A História de Pai Antero.
Saravá o Pai Antero!
"Pedi licença Mamãe Oxum, pedi licença para Pai Oxalá, pedi licença ao
Senhor do Bomfim para Pai Antero vir trabalhar.
Quem vem lá, é de lá, quem vai chegar e encontrar, é um boiadeiro
bondoso, é Pai Antero que vem saravar."
Vamos fazer um resumo da história dessa grande Entidade de Luz
chamado de Pai Antero, frisando que estaremos falando do Pai Antero
da Encruzilhada, no qual é uma Entidade que tenho o prazer imenso de
poder trabalhar em prol da caridade.
Pai Antero é um Preto Velho que faz sua caridade nos terreiros de
Umbanda, uma Entidade de poucas palavras, muito sensato, de fala
pausada e pensamentos rápidos.

#####

■ Exercício: Reproduza o trecho do texto sobre Pai Antero começando em "Saravá o Pai" e indo até "e pensamentos rápidos.". As linhas não têm nenhum papel neste exercício.

#####

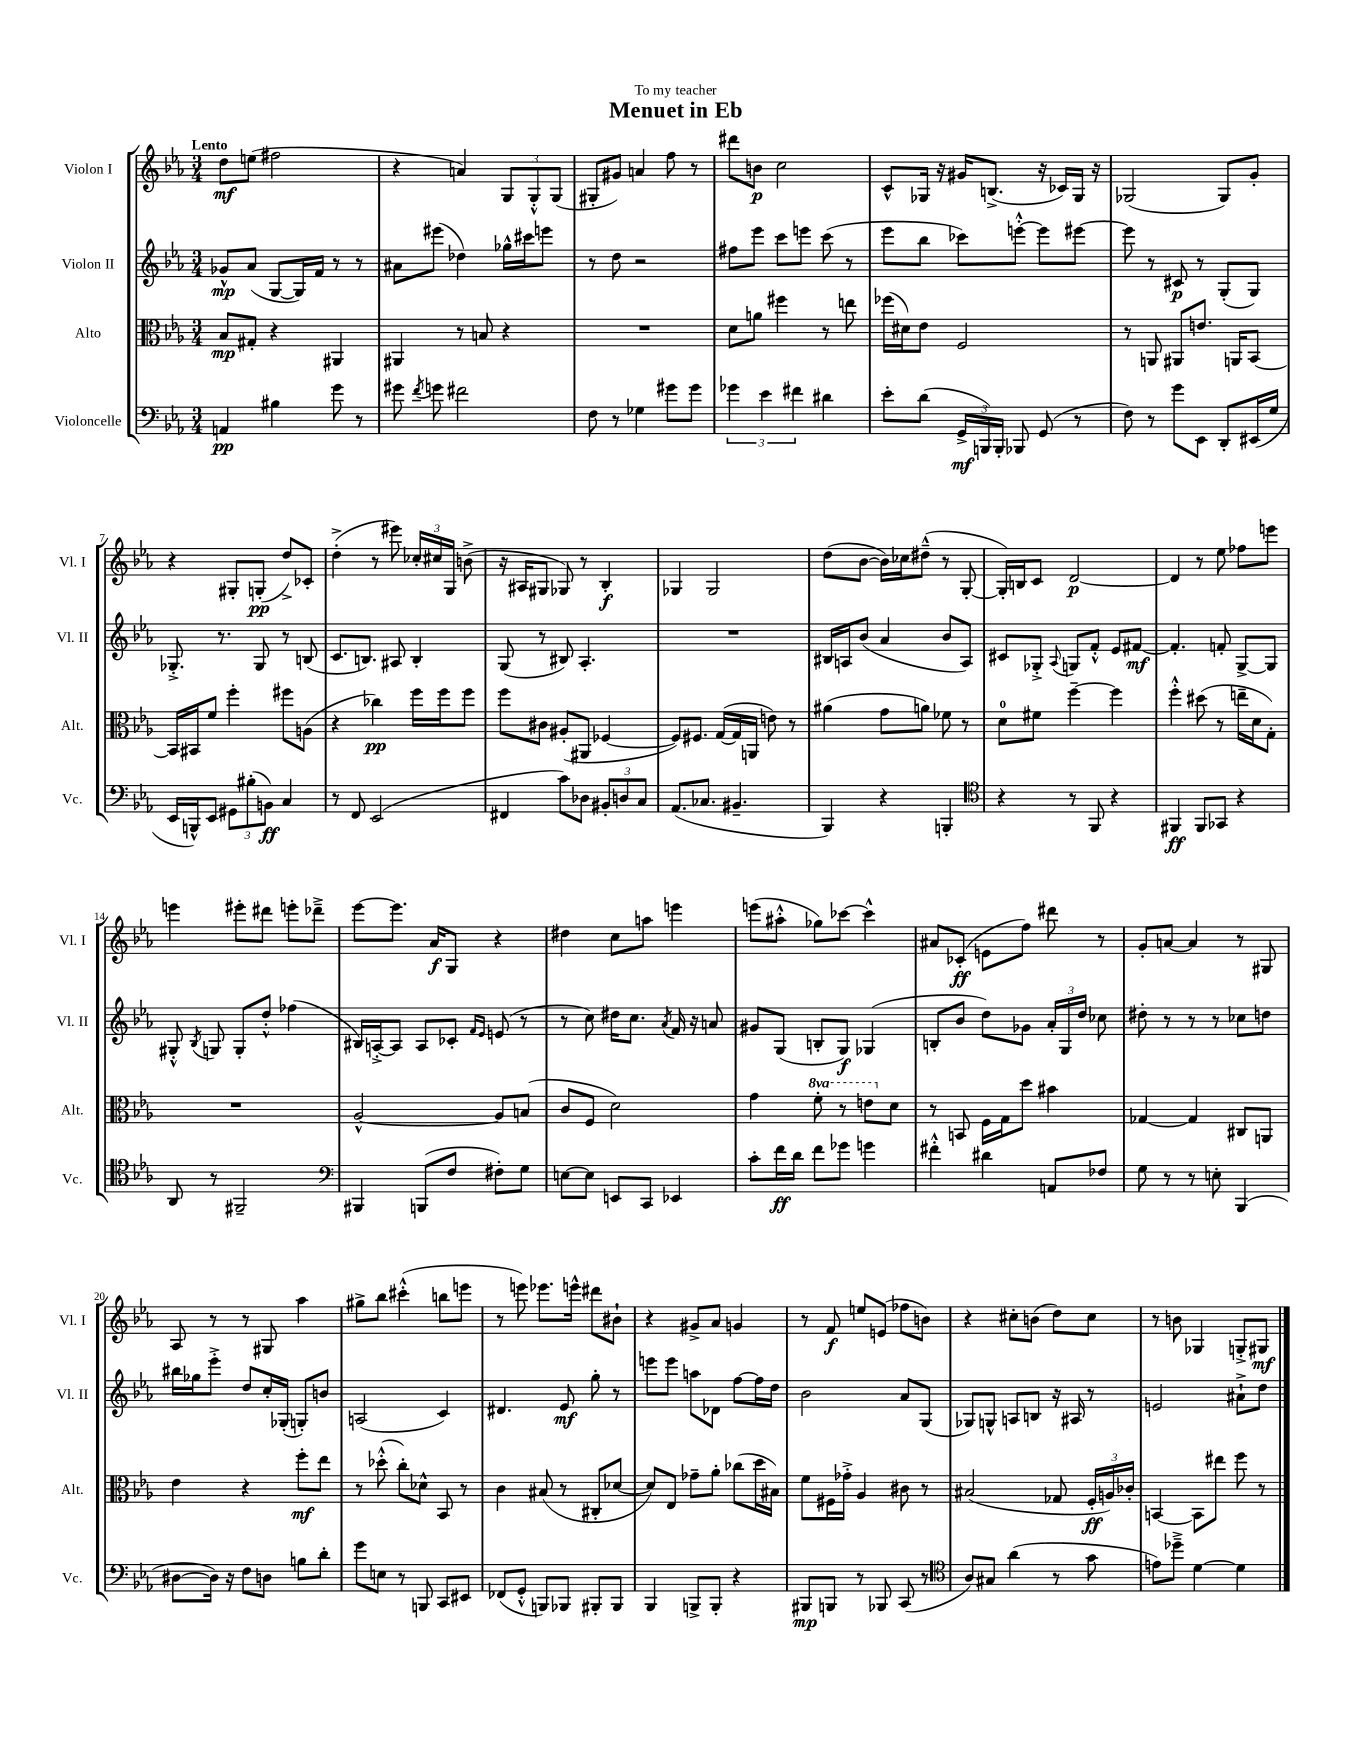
\header { title = "Menuet in Eb" dedication = "To my teacher" }
<<
\new StaffGroup <<
\new Staff = "s0" \with { instrumentName = "Violon I" shortInstrumentName = "Vl. I" } {
    \clef treble \key ees \major \numericTimeSignature \time 3/4 \tempo "Lento"
    \autoBeamOff d''8[\mf e''8]( fis''2 |
    r4 a'4) \tuplet 3/2 { g8[ g8-.-^ g8]( } |
    gis8[-. gis'8]) a'4 f''8 r8 |
    dis'''8[ b'8]\p c''2 |
    c'8[-^ ges16] r16 gis'16[ b8.]->( r16 ces'16[) ges16] r16 |
    ges2( ges8[) g'8]-. |
    r4 gis8[-. g8]-.\pp( d''8[->) ces'8]-. |
    d''4-.->( r8 eis'''8) \tuplet 3/2 { ces''16[-. cis''16 g16] } b'8->( |
    r16 ais16[ gis8] ges8) r8 bes4-.\f |
    ges4 ges2 |
    d''8[( bes'8]~ bes'16[) ces''16 dis''8]---^( r8 g8~-. |
    g16[-.) b16 c'8] d'2~\p |
    d'4 r8 ees''8 fes''8[ e'''8] |
    e'''4 eis'''8[-. dis'''8] e'''8[-. des'''8]---> |
    ees'''8[~ ees'''8.] aes'16[\f g8] r4 |
    dis''4 c''8[ a''8] e'''4 |
    e'''8[( ais''8]-.-^ ges''8[) ces'''8]~ ces'''4-^ |
    ais'8[ ces'8]-.\ff( e'8[ f''8]) dis'''8 r8 |
    g'8[-. a'8]~ a'4 r8 gis8 |
    aes8 r8 r8 gis8 aes''4 |
    gis''8[-> bes''8] cis'''4-.-^( b''8[ e'''8] |
    r8 e'''8) ees'''8.[ e'''16]-^ dis'''8[ bis'8]-! |
    r4 gis'8[-> aes'8] g'4 |
    r8 f'8\f e''8[ e'8]( fes''8[ b'8]) |
    r4 cis''8[-. b'8]( d''8[) cis''8] |
    r8 b'8 ges4 g8[-.-> gis8]\mf \bar "|." |
}
\new Staff = "s1" \with { instrumentName = "Violon II" shortInstrumentName = "Vl. II" } {
    \clef treble \key ees \major \numericTimeSignature \time 3/4
    \autoBeamOff ges'8[-^\mp aes'8]( g8[~ g16) f'16] r8 r8 |
    ais'8[ eis'''8]( des''4) ges''16[-^ cis'''16 e'''8] |
    r8 d''8 r2 |
    fis''8[ ees'''8] c'''8[ e'''8] c'''8( r8 |
    ees'''8[ bes''8] ces'''8[) e'''8]~-.-^ e'''8[ eis'''8]~ |
    eis'''8 r8 cis'8\p r8 g8[-.( g8]) |
    ges8.-.-> r8. ges8 r8 b8( |
    c'8.[ b8.]) ais8 b4-. |
    g8( r8 bis8) aes4.-. |
    R2. |
    bis16[ a16 bes'8]( aes'4 bes'8[ a8]) |
    cis'8[ ges8]-.-> \appoggiatura { aes8 } g8[ f'8]-.-^ ees'8[ fis'8]~\mf |
    fis'4.-. f'8-. g8[~-> g8] |
    gis8-.-^ \acciaccatura { bes8 } g8 g8[-. d''8]-.-^ fes''4( |
    bis16[) a16~-.-> a8] a8[ ces'8]-. \grace { f'16[ ees'16] } e'8( r8 |
    r8 c''8) dis''16[ c''8.] \acciaccatura { aes'8 } f'16 r16 a'8 |
    gis'8[ g8]( b8[-. g8]\f) ges4( |
    b8[-. bes'8] d''8[) ges'8] \tuplet 3/2 { aes'16[-. g16 d''16] } ces''8 |
    dis''8-. r8 r8 r8 ces''8[ d''8] |
    bis''16[ ges''16 ees'''8]-.-> d''8[ c''16-. ges16]-.( g8[-.) b'8] |
    a2( c'4) |
    dis'4. ees'8\mf g''8-. r8 |
    e'''8[ e'''8] a''8[ des'8] f''8[~ f''16 d''16] |
    bes'2 aes'8[ g8]( |
    ges8[) g8]-^ a8[ b8] r16 ais16 r8 |
    e'2 ais'8[-!-> d''8] \bar "|." |
}
\new Staff = "s2" \with { instrumentName = "Alto" shortInstrumentName = "Alt." } {
    \clef alto \key ees \major \numericTimeSignature \time 3/4 \set Staff.ottavationMarkups = #ottavation-simple-ordinals
    \autoBeamOff bes8[\mp gis8]-. r4 ais,4 |
    ais,4 r8 b8 r4 |
    R2. |
    d'8[ a'8] fis''4 r8 e''8 |
    fes''16[( dis'16) ees'8] f2 |
    r8 a,8 ais,8[ e'8.] a,16[ bes,8]~ |
    bes,16[ bis,16 f'8] f''4-. fis''8[ a8]( |
    r4 ces''4\pp) f''16[ f''16 f''8] |
    f''8[ cis'8] ais8[-.( ais,8] fes4~ |
    fes8[) fis8.] g16[~( g16 a,16] e'8) r8 |
    ais'4( g'8[ a'8]) fes'8 r8 |
    d'8[-0 fis'8] f''4~-- f''4 |
    f''4-.-^ dis''8( r8 e''16[-- d'16 g8]-.) |
    R2. |
    aes2~-^ aes8[ b8]( |
    c'8[ f8] d'2) |
    g'4 \ottava #1 f''8-. r8 e''8[ \ottava #0 d'8] |
    r8 b,8 f16[ g16 d''8] bis'4 |
    ges4~ ges4 cis8[ a,8] |
    ees'4 r4 f''8[-.\mf ees''8] |
    r8 des''8-.-^( c''8[-.) des'8]-^ bes,8 r8 |
    c'4 bis8( r8 cis8[-. des'8]~ |
    des'8[) ees8] ges'8[-- aes'8]-. ces''8[( d''16 bis16]) |
    f'8[ fis16 ges'16]-.-> aes4 cis'8 r8 |
    bis2( ges8 \tuplet 3/2 { f16[-.\ff a16) ces'16]-. } |
    b,4~ b,8[ eis''8] f''8 r8 \bar "|." |
}
\new Staff = "s3" \with { instrumentName = "Violoncelle" shortInstrumentName = "Vc." } {
    \clef bass \key ees \major \numericTimeSignature \time 3/4
    \autoBeamOff a,4\pp bis4 g'8 r8 |
    gis'8 \acciaccatura { f'8 } g'8 fis'2 |
    f8 r8 ges4 gis'8[ gis'8] |
    \tuplet 3/2 { ges'4 ees'4 fis'4 } dis'4 |
    ees'8[-. d'8]( \tuplet 3/2 { g,16[->\mf b,,16) b,,16]-. } bes,,8 g,8( r8 |
    f8) r8 g'8[ ees,8] d,8[-. eis,16( g16] |
    ees,16[ b,,16-^) ees,8] \tuplet 3/2 { gis,8[ bis8-.( b,8]\ff) } c4 |
    r8 f,8 ees,2( |
    fis,4 c'8[) des8] \tuplet 3/2 { bis,8[-. d8 c8] } |
    aes,8.[( ces8.] bis,4.-- |
    bes,,4) r4 b,,4-. |
    \clef tenor r4 r8 f,8 r4 |
    fis,4\ff fis,8[ ges,8] r4 |
    aes,8 r8 fis,2-- |
    \clef bass bis,,4 b,,8[( f8] fis8[-.) g8] |
    e8[~ e8] e,8[ c,8] ees,4 |
    c'8[-. f'16\ff d'16] f'8[ ges'8] g'4 |
    fis'4-.-^ dis'4 a,8[ fes8] |
    g8 r8 r8 e8-. bes,,4( |
    dis8[~ dis16]) r16 f8[ d8] b8[ d'8]-. |
    g'8[ e8] r8 b,,8 c,8[ eis,8] |
    fes,8[( g,8]-.-^ b,,8[) bes,,8] bis,,8[-. bis,,8] |
    bes,,4 b,,8[-> b,,8]-. r4 |
    bis,,8[\mp b,,8] r8 bes,,8 c,8( r8 |
    \clef tenor aes8[) gis8] aes'4( r8 g'8 |
    e'8[) des''8]---> d'4~ d'4 \bar "|." |
}
>>
>>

#####

■ Tarefa resolvida:
Saravá o Pai Antero!
"Pedi licença Mamãe Oxum, pedi licença para Pai Oxalá, pedi licença ao
Senhor do Bomfim para Pai Antero vir trabalhar.
Quem vem lá, é de lá, quem vai chegar e encontrar, é um boiadeiro
bondoso, é Pai Antero que vem saravar."
Vamos fazer um resumo da história dessa grande Entidade de Luz
chamado de Pai Antero, frisando que estaremos falando do Pai Antero
da Encruzilhada, no qual é uma Entidade que tenho o prazer imenso de
poder trabalhar em prol da caridade.
Pai Antero é um Preto Velho que faz sua caridade nos terreiros de
Umbanda, uma Entidade de poucas palavras, muito sensato, de fala
pausada e pensamentos rápidos.